Еще позавчера, на березах и осинах были только тонкие, желтые пряди; а сегодня деревья озолочены уже наполовину. Полувысохший лист срывается от легкого порыва ветра и, безпомощно, жалко крутясь, падает на землю.
Но больше всего видно это на мелкой растительности; осень крепкой пятой наступила на нее.

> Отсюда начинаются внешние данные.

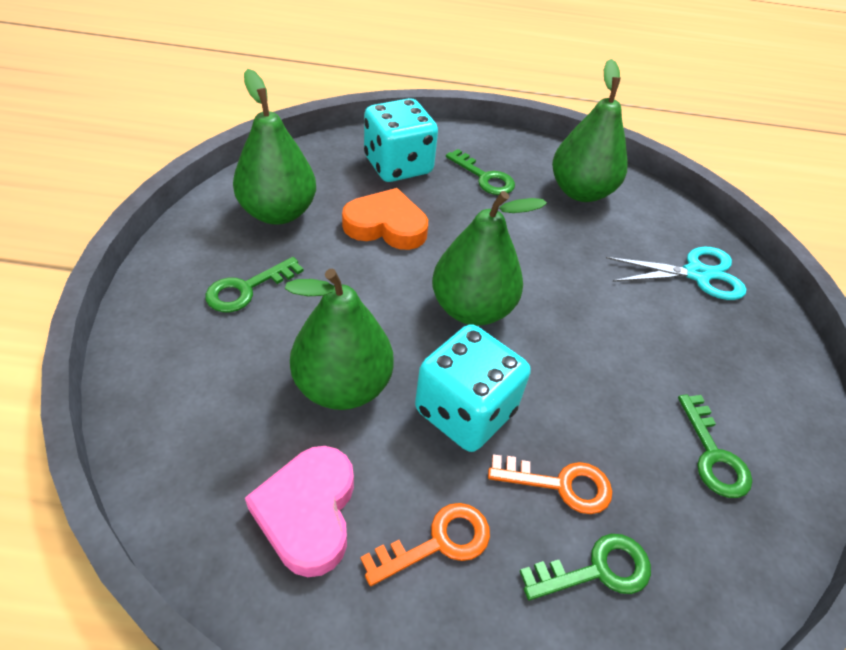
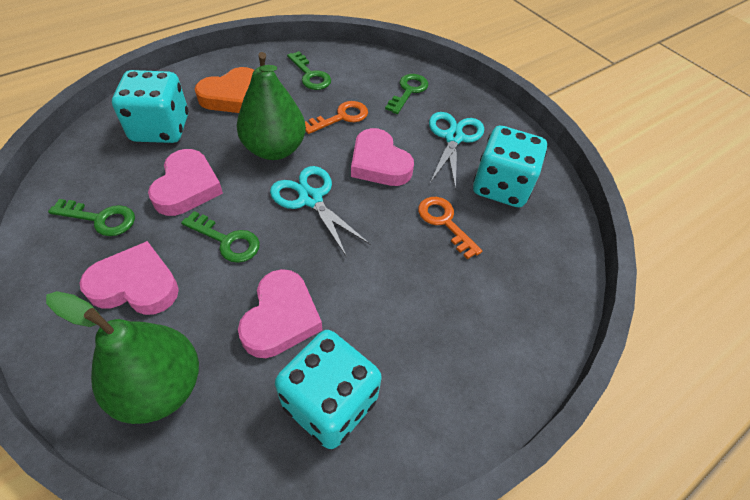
green pear: 4 -> 2
pink heart: 1 -> 4
turquoise dice: 2 -> 3
turquoise scissors: 1 -> 2

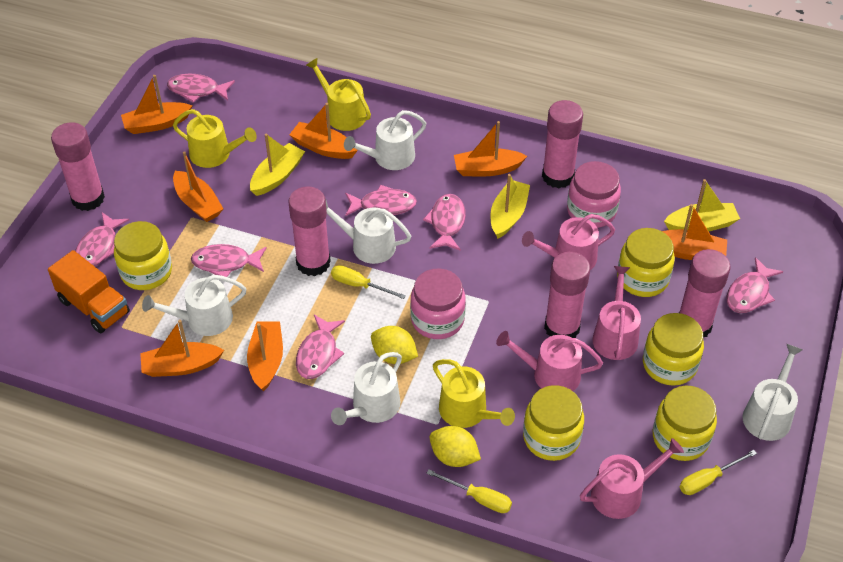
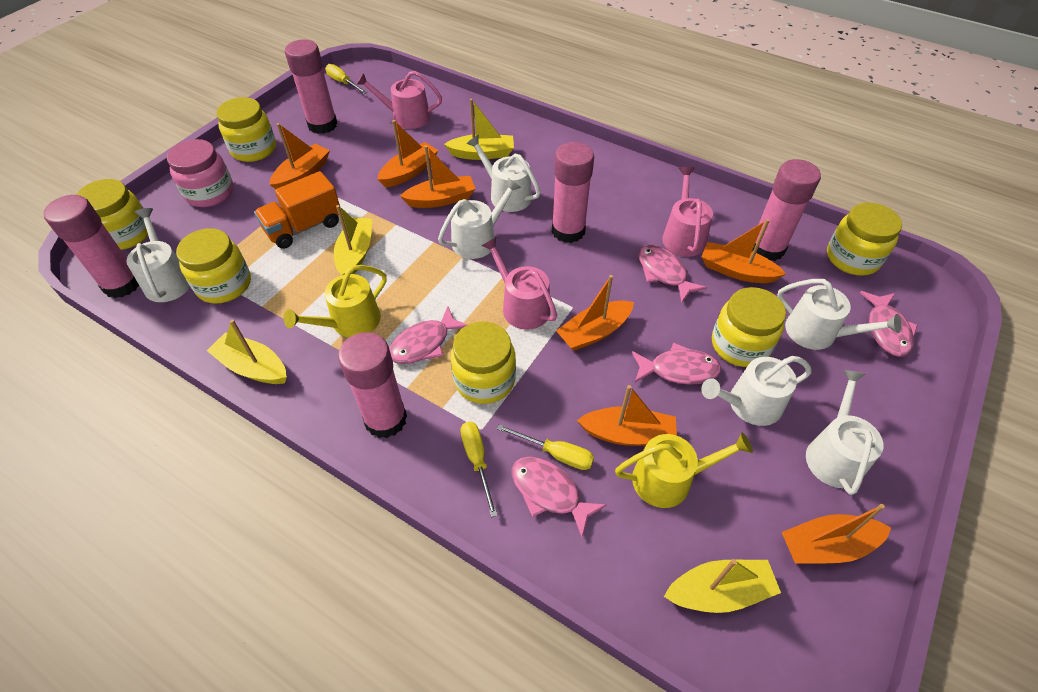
pink fish: 7 -> 5
pink jar: 2 -> 1
pink watering can: 4 -> 3
white watering can: 5 -> 6
yellow boat: 3 -> 4
yellow jar: 5 -> 6
yellow lemon: 2 -> 0
yellow watering can: 3 -> 2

Желтеет, сохнет трава. Высокие стебли живокости, чуть ли не вчера поднимавшие свои синие цветы выше моего роста, затвердели и поникли; отпадают от них почерневшие листья. Та же участь постигла и лиловый борец, на котором висят одинокие, умирающие лепестки цветов. Среди блеклой зелени ярко краснеет трехлапчатый земляничник; кой-где сверкают кровяными капельками ягодные веточки костяники. Сорвешь их, возьмешь в рот, и сейчас же выбросишь — наполнены они солоноватой, невкусной жидкостью.
Вот заросли папоротника. Это теперь кладбище папоротника. Прикоснешься к зубчатым, благородным листам, — и они обращаются в прах.
Кой-где чивикнет птица; ей откликнется другая. Голоса их робкие, неуверенные. Перекликнутся и замолчат обе, — обменялись парой своих птичьих слов о разлитой грусти осени, и снова ушли в свое одиночество.